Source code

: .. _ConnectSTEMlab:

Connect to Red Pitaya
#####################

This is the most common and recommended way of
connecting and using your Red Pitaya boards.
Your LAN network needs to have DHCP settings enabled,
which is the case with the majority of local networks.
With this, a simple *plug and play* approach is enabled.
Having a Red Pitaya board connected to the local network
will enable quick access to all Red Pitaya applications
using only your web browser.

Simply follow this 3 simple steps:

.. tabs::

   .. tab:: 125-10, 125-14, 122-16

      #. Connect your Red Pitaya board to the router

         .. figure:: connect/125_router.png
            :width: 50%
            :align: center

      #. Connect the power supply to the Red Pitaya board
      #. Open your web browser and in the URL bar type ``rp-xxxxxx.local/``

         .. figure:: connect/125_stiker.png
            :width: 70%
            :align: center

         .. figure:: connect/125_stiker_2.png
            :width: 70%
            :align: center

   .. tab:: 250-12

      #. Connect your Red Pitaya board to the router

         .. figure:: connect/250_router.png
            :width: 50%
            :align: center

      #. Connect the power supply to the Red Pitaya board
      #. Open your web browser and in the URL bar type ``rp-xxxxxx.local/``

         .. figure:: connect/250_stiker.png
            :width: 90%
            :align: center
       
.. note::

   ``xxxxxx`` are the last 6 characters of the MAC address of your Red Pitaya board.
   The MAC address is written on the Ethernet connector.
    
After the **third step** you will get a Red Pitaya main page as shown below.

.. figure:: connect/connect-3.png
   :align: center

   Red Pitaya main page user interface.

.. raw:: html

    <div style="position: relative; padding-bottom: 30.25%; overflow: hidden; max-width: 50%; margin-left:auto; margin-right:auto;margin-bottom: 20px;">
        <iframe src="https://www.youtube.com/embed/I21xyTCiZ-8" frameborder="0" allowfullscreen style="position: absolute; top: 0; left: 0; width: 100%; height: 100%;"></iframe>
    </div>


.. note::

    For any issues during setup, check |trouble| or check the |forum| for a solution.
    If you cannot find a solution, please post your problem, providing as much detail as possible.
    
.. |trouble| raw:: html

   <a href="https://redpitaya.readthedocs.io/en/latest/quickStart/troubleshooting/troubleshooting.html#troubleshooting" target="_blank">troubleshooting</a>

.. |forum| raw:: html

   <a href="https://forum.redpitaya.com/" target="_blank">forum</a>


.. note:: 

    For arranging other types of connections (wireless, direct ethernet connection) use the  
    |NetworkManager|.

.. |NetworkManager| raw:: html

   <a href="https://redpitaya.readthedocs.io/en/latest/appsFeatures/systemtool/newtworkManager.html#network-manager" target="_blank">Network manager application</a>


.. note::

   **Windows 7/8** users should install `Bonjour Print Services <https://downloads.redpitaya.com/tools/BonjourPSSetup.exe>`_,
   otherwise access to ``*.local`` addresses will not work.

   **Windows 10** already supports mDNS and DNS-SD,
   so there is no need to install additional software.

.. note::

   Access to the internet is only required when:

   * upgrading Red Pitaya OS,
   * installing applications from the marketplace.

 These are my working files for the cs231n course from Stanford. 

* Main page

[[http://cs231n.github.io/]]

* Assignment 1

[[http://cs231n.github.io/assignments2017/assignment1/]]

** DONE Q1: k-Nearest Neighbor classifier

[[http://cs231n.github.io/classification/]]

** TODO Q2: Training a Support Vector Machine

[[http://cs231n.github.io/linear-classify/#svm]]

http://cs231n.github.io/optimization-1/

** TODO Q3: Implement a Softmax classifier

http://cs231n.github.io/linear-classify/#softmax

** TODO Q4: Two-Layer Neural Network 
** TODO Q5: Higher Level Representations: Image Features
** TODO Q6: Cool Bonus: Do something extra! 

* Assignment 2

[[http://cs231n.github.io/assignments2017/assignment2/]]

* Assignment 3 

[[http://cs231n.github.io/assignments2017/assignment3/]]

◆ ◆ ◆ ◆

(Description of the task) In the preceding material, find each line holding the word "Windows" and copy it out.

(Task answer)
   **Windows 7/8** users should install `Bonjour Print Services <https://downloads.redpitaya.com/tools/BonjourPSSetup.exe>`_,
   **Windows 10** already supports mDNS and DNS-SD,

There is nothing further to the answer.